Can Tree Based Approaches Surpass Deep Learning in Anomaly Detection? A Benchmarking Study

Detection of anomalous situations for complex mission-critical systems holds paramount importance when their service continuity needs to be ensured. A major challenge in detecting anomalies from the operational data arises due to the imbalanced class distribution problem since the anomalies are supposed to be rare events. This paper evaluates a diverse array of machine learning-based anomaly detection algorithms through a comprehensive benchmark study. The paper contributes significantly by conducting an unbiased comparison of various anomaly detection algorithms, spanning classical machine learning including various tree-based approaches to deep learning and outlier detection methods. The inclusion of 104 publicly available and a few proprietary industrial systems datasets enhances the diversity of the study, allowing for a more realistic evaluation of algorithm performance and emphasizing the importance of adaptability to real-world scenarios. The paper dispels the deep learning myth, demonstrating that though powerful, deep learning is not a universal solution in this case. We observed that recently proposed tree-based evolutionary algorithms outperform in many scenarios. We noticed that tree-based approaches catch a singleton anomaly in a dataset where deep learning methods fail.
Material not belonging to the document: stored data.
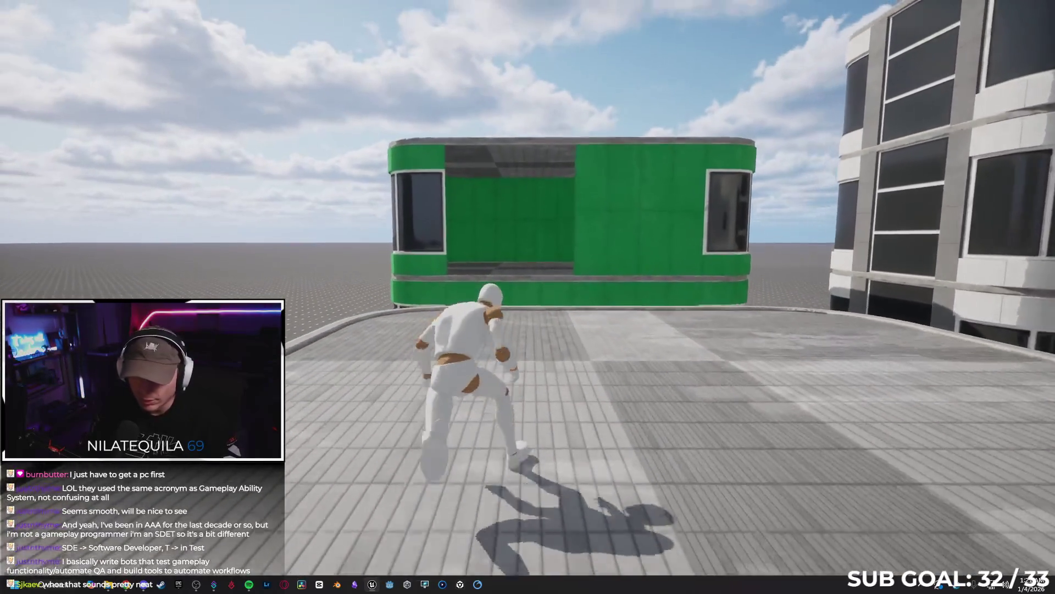
{"action": "key", "text": "space"}
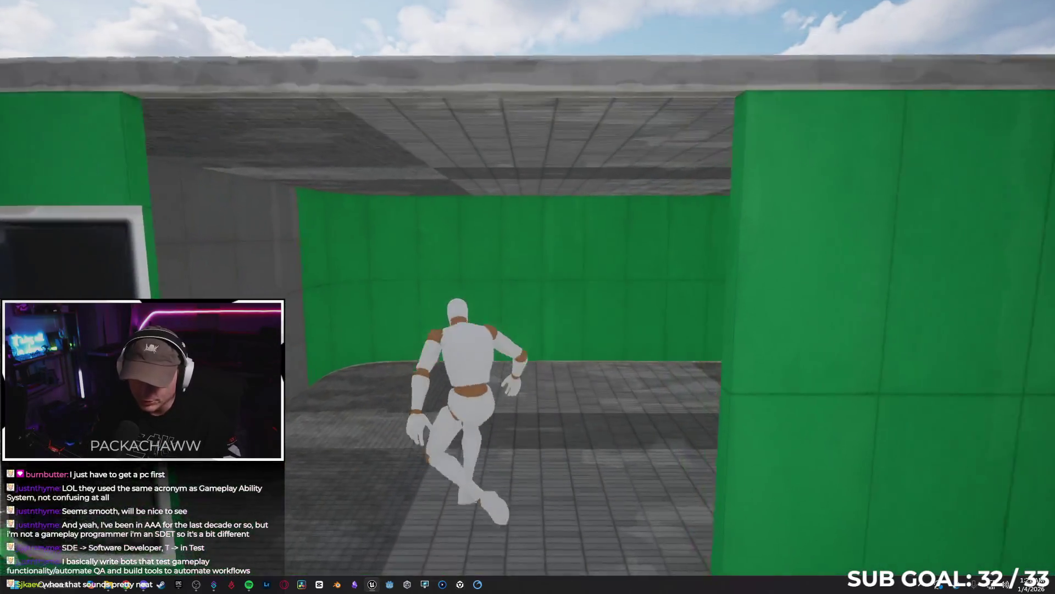
{"action": "key", "text": "w"}
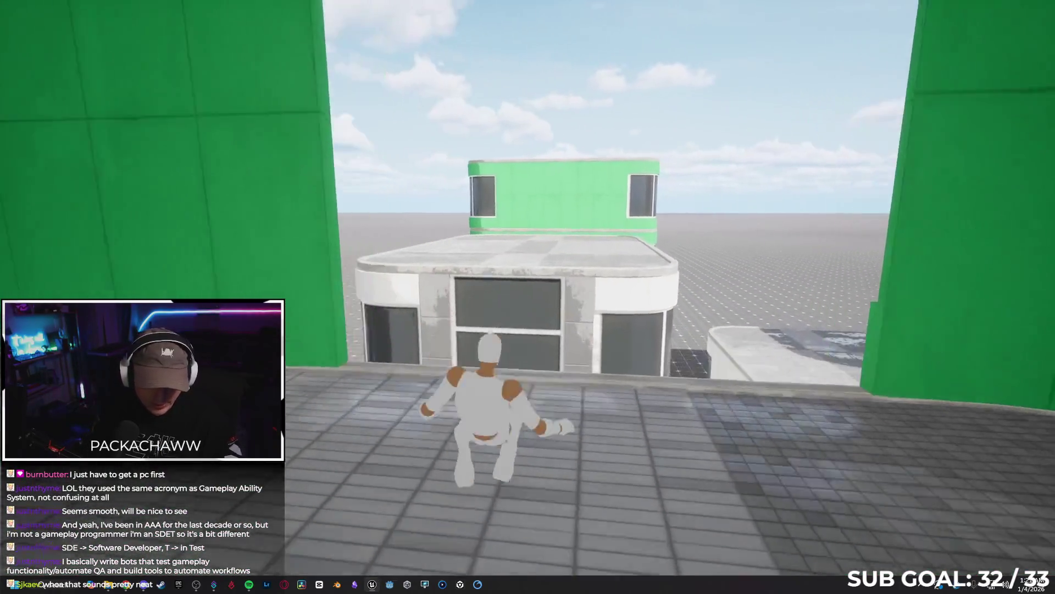
{"action": "key", "text": "space"}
On the other hand, classical SVM performs the best on datasets with more than 10% anomalies, implying that such scenarios can be best modeled as a classification problem rather than anomaly detection. To our knowledge, such a study on a large number of state-of-the-art algorithms using diverse data sets, with the objective of guiding researchers and practitioners in making informed algorithmic choices, has not been attempted earlier.